What to do: Leave every picture out and return the rest of the listing verbatim.

-------- Data shown

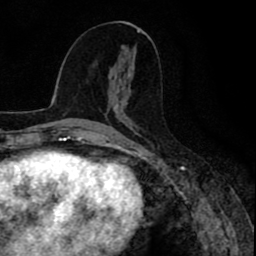
Breast MRI (dynamic contrast-enhanced), one axial slice. Slice 44 of 80 in the series (ordered by position). Cropped to one breast. Dynamic contrast-enhanced series, time point 2 of 8 at this slice position (early post-contrast). 1.5 T. TE 2.6 ms, TR 6.6 ms. 256 × 256 image matrix. Female patient.
Structures marked on this image (semi-automatic segmentation, software-assisted and operator-edited):
- enhancing-tissue mask used for the functional tumour volume (all voxels passing the contrast-enhancement thresholds inside the analysis volume; usually the tumour): bounding box [x1, y1, x2, y2] px = [109, 87, 115, 106]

----------------

Reply:
Breast MRI (dynamic contrast-enhanced), one axial slice. Slice 44 of 80 in the series (ordered by position). Cropped to one breast. Dynamic contrast-enhanced series, time point 2 of 8 at this slice position (early post-contrast). 1.5 T. TE 2.6 ms, TR 6.6 ms. 256 × 256 image matrix. Female patient.
Structures marked on this image (semi-automatic segmentation, software-assisted and operator-edited):
- enhancing-tissue mask used for the functional tumour volume (all voxels passing the contrast-enhancement thresholds inside the analysis volume; usually the tumour): bounding box [x1, y1, x2, y2] px = [109, 87, 115, 106]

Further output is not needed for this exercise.